Suddenly, economic inequality is a hot topic.  The gap between the rich and poor has been growing for over 30 years, but a tipping point in our collective consciousness has now been reached.  What made this possible?  (For a review of the issue, see Slate:  “The United States of Inequality”)

For a decade, cheap credit obscured the increasing impoverishment of the middle and lower classes.  When the poor could buy a house with no money down and vague terms they did not fully understand, they did not feel so poor.  When the somewhat better off could take out home equity loans to compensate for declining real income and run up debt with a fist full of credit cards, they continued to believe in the American dream.   But, then, the bill came due, and economists and journalists started paying attention.  As a result, now we are all thinking about it too.
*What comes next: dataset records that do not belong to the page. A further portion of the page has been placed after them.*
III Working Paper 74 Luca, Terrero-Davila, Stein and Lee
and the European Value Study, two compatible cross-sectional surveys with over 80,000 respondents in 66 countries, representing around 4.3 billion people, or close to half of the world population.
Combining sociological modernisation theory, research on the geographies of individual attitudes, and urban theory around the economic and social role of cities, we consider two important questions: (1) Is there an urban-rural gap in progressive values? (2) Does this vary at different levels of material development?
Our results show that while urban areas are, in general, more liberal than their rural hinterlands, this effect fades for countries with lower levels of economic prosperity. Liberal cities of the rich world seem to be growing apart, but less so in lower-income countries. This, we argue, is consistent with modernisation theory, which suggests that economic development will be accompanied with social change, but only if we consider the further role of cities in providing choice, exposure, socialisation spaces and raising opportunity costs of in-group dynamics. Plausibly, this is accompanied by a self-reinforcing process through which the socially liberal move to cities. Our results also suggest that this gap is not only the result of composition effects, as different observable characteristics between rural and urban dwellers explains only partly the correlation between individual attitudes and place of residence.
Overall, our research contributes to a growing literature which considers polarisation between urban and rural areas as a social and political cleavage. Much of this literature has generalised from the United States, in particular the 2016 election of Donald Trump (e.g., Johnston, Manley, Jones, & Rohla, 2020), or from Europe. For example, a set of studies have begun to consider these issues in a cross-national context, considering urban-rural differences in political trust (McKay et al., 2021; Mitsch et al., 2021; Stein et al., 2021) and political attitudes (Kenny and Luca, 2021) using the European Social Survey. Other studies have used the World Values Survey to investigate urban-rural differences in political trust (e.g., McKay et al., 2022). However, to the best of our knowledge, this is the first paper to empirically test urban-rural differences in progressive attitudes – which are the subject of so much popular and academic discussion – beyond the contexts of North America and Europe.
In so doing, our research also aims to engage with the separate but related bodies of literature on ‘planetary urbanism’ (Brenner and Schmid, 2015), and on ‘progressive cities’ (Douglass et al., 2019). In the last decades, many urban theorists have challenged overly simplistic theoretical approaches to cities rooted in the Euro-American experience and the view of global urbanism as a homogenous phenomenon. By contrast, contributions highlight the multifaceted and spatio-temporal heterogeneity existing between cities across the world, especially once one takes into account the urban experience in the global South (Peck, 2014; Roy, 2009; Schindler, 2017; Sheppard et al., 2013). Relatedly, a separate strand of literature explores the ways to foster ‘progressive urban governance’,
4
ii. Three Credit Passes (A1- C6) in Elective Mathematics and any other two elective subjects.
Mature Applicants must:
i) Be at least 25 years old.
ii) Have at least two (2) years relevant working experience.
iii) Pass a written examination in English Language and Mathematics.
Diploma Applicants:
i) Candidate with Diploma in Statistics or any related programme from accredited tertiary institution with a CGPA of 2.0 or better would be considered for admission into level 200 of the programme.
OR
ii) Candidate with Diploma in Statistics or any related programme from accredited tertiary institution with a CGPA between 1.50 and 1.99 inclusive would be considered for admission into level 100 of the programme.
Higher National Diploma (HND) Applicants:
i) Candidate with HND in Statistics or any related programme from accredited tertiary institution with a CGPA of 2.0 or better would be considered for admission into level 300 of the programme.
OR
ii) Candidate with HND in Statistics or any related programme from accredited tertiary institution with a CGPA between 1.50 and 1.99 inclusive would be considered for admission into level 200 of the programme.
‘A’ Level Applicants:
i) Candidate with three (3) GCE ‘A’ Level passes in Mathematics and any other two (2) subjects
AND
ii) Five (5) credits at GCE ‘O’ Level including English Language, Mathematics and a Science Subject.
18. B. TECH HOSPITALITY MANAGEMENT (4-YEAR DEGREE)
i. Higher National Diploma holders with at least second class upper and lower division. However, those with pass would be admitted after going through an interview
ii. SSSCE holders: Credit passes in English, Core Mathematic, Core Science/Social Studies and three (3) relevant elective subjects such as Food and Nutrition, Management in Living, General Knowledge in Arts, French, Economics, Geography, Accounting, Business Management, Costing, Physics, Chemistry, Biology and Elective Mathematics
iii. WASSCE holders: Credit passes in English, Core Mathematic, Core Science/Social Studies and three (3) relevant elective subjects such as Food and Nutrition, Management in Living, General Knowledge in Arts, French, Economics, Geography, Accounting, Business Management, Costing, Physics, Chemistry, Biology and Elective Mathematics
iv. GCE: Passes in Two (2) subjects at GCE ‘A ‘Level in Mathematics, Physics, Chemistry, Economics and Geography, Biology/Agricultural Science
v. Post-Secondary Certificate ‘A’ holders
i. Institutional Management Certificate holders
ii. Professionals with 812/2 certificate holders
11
It’s also obvious that the rich are not suffering nearly as much as the poor.  The stock market is going up, and Republicans are agitating for tax cuts while continuing to fight government expenditures on unemployment insurance and programs to stimulate the economy.  Not threatened by destitution, they are comfortable taking the long view about the recovery.  They worry about long-term debt instead of short-term misery.

The Great Recession is “over,” declares the Treasury Department.  That’s interesting but hardly helpful for those who face permanent unemployment or continual underemployment or those who can’t sell their houses or pay tuition for their children.  Their relief is hardly palpable.

It is tempting to think that the expansion of credit for the poor was designed to placate those who real income was declining for 30 years, but it was probably just another way for the financial industry to make money.  Slicing and dicing the mortgages and issuing securities based on those “assets” pushed sales.  It’s the way our system works.  But it is meaningful that the market for those securities was based on the hopes and dreams of homeowners.  Economists tend to think that consumers are motivated by rational self-interest, but in thus case at least it was denial and irrational aspirations that drove the system – until, wildly over-extended, it collapsed.

Now that the dust is clearing, we see two camps – and two points of view.  The disillusioned, waking up from their cheap credit binge, are in greater pain.  Bewildered, they don’t know who is to be blamed, but are inclined to turn against the government.  Those better off look forward to resuming the acquisition of wealth.

The net result may well be that the gap will grow only wider.